### Problem to work on
Below are some records. Return exactly the lines from the one with "left hip: (787, 1126)" to the one with "right ear: (551, 1101)", and nothing else.

(Saved data entries)

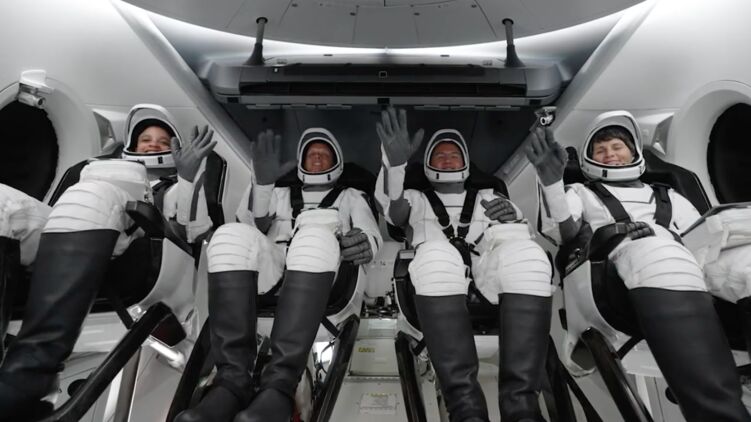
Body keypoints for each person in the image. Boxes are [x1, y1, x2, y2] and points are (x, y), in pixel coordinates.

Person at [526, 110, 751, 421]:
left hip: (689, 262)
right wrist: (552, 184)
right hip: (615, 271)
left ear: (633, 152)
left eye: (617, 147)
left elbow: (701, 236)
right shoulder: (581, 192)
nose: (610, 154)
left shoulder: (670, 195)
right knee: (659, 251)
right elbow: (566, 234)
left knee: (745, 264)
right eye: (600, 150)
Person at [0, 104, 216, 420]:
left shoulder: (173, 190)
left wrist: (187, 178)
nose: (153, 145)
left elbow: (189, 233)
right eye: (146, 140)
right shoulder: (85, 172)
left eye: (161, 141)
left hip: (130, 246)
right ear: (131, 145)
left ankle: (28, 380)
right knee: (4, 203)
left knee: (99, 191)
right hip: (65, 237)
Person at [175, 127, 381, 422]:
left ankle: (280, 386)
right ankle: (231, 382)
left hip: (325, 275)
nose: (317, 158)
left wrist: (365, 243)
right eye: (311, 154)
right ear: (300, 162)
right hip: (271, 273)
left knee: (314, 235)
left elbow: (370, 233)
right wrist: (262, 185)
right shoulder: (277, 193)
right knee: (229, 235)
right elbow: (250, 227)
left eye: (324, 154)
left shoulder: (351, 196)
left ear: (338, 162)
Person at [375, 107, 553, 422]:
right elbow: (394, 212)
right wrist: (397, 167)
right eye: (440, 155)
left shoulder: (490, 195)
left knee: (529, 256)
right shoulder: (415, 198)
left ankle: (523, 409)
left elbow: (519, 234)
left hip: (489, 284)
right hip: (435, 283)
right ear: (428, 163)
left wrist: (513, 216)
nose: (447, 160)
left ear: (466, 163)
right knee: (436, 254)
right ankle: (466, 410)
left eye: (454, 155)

* * *

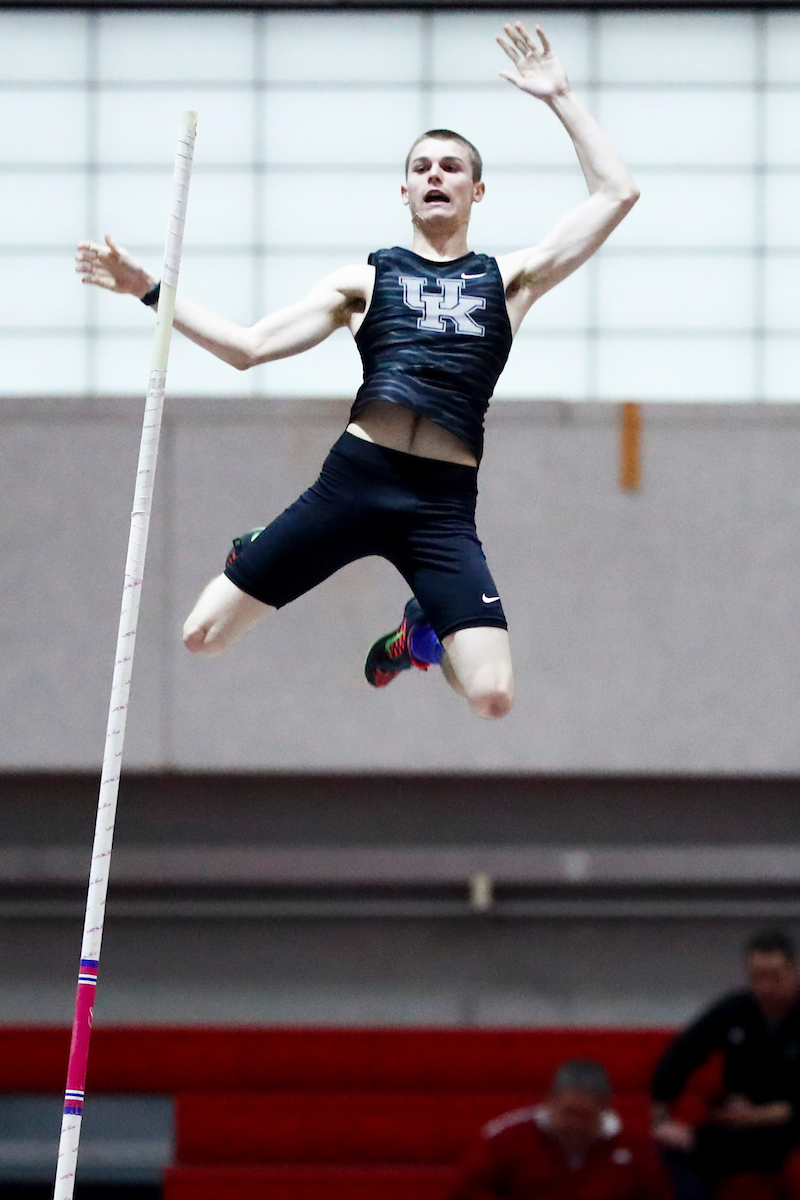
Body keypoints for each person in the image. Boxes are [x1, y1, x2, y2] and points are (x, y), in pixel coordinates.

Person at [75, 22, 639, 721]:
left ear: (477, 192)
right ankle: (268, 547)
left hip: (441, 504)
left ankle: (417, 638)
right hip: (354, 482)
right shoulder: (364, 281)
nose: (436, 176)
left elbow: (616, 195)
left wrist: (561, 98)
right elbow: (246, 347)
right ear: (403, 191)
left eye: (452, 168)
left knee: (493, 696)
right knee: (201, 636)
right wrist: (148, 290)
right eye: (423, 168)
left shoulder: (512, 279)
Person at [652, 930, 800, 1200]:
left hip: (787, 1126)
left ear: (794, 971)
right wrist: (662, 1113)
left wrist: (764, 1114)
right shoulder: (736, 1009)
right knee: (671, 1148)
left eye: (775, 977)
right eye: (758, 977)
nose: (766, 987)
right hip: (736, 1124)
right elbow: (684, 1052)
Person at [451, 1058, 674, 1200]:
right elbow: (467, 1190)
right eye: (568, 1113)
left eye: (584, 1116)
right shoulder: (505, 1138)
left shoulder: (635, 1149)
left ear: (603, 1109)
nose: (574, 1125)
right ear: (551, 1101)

### Task solution
left hip: (787, 1126)
left ear: (794, 971)
right wrist: (662, 1113)
left wrist: (764, 1114)
right shoulder: (736, 1009)
right knee: (671, 1148)
left eye: (775, 977)
right eye: (758, 977)
nose: (766, 987)
right hip: (736, 1124)
right elbow: (684, 1052)
Person at [451, 1058, 674, 1200]:
right elbow: (467, 1190)
right eye: (568, 1113)
left eye: (584, 1116)
right shoulder: (505, 1138)
left shoulder: (635, 1149)
left ear: (603, 1109)
nose: (574, 1125)
right ear: (551, 1101)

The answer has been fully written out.